Copy each line containing the word "azlaga" from the records that follow, please.

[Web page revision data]
►

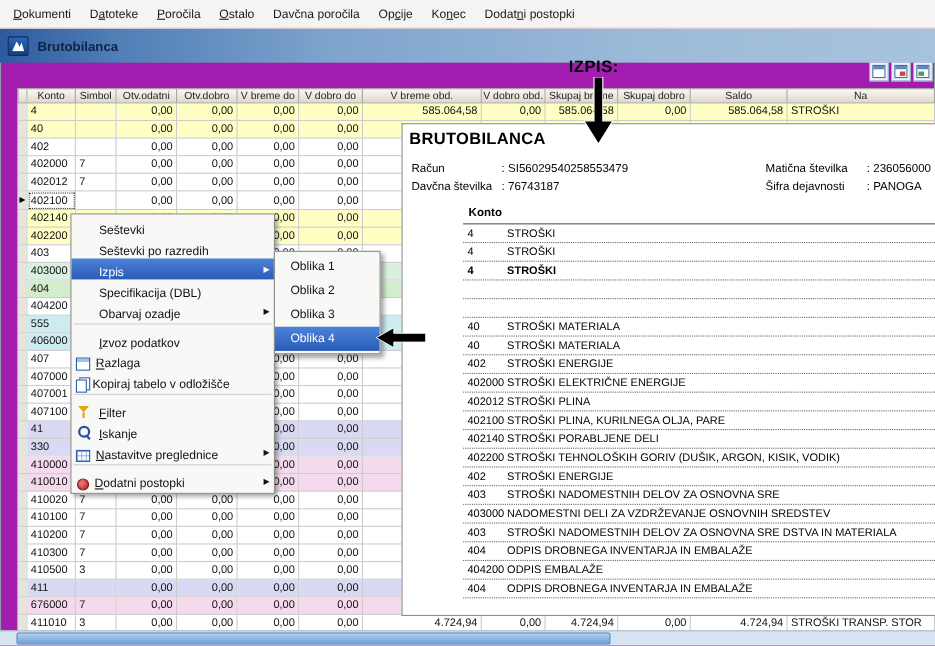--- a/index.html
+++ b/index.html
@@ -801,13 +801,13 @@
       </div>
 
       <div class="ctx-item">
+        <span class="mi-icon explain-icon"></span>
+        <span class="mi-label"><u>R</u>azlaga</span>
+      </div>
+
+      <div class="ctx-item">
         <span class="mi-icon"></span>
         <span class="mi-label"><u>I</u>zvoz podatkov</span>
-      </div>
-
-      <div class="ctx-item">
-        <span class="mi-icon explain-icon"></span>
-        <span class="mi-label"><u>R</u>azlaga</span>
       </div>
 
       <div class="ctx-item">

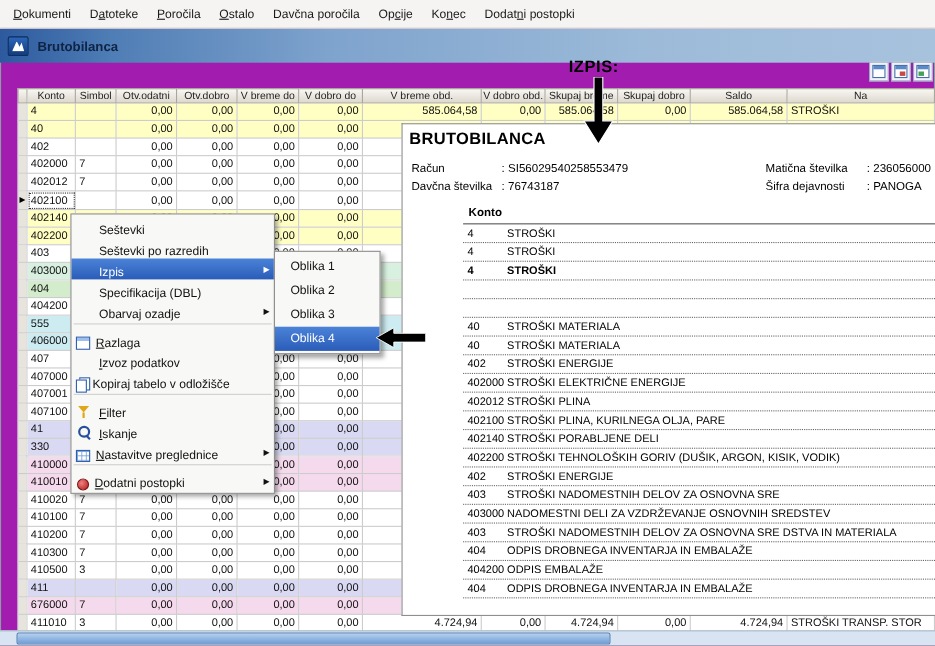--- a/index.html
+++ b/index.html
@@ -723,7 +723,7 @@
 
         <div class="pv-line">
           <span class="k">402140</span>
-          <span class="n">STROŠKI PORABLJENE DELI</span>
+          <span class="n">EMBALAŽE PORABLJENE VODE</span>
         </div>
 
         <div class="pv-line">

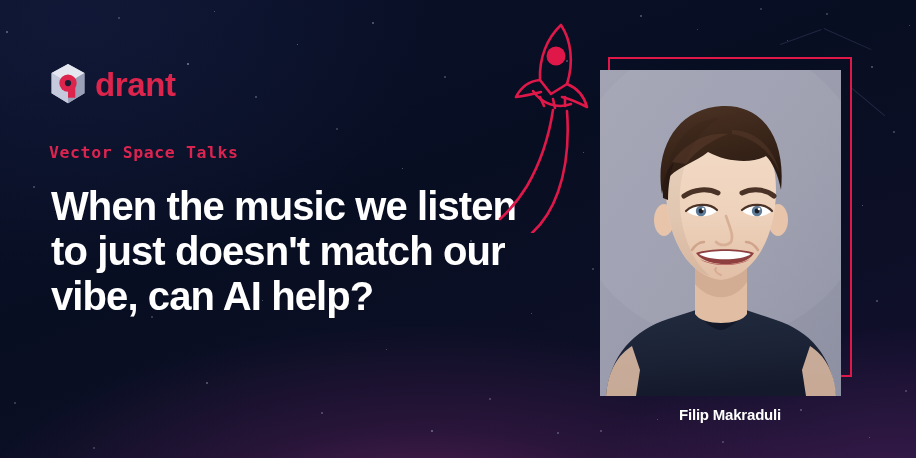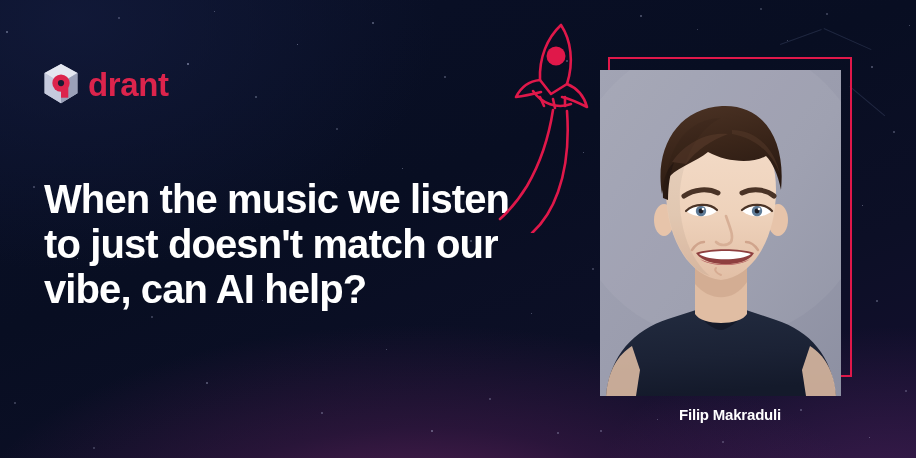--- a/index.html
+++ b/index.html
@@ -41,7 +41,7 @@
   
   .logo {
     position: absolute;
-    left: 41px;
+    left: 48px;
     top: 63px;
     display: flex;
     align-items: center;

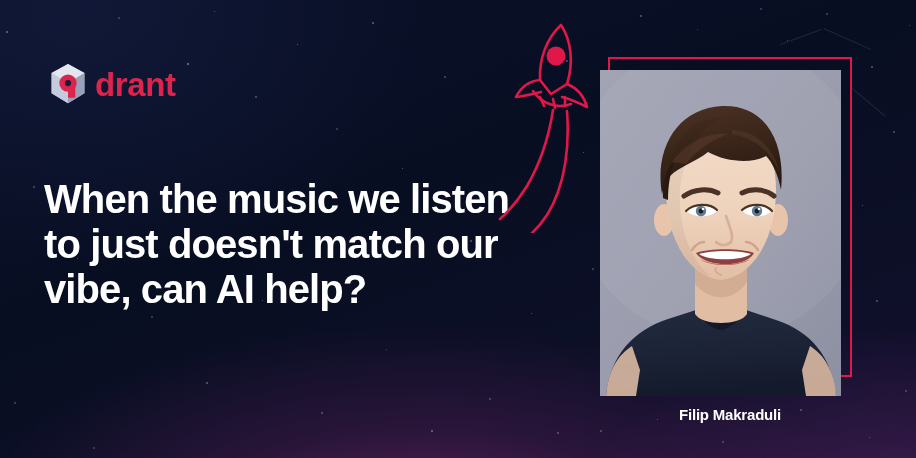--- a/index.html
+++ b/index.html
@@ -195,6 +195,7 @@
     <span class="logo-text">drant</span>
   </div>
 
+  <div class="eyebrow">Vector Space Talks</div>
 
   <h1 class="headline">When the music we listen to just doesn't match our vibe, can AI help?</h1>
 

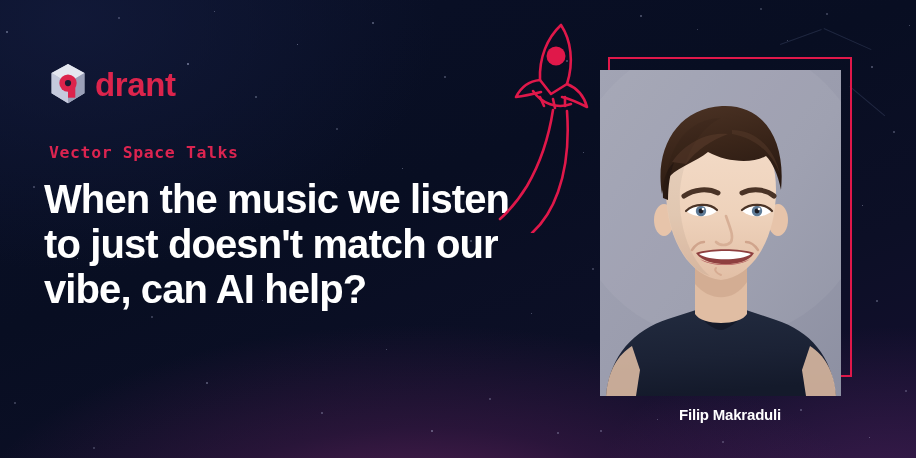--- a/index.html
+++ b/index.html
@@ -80,7 +80,7 @@
     font-weight: 700;
     line-height: 1.13;
     letter-spacing: -0.9px;
-    margin: 0;
+    margin: 7px;
   }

◄

Exercise output:
+        <span class="mi-label"><u>R</u>azlaga</span>
-        <span class="mi-label"><u>R</u>azlaga</span>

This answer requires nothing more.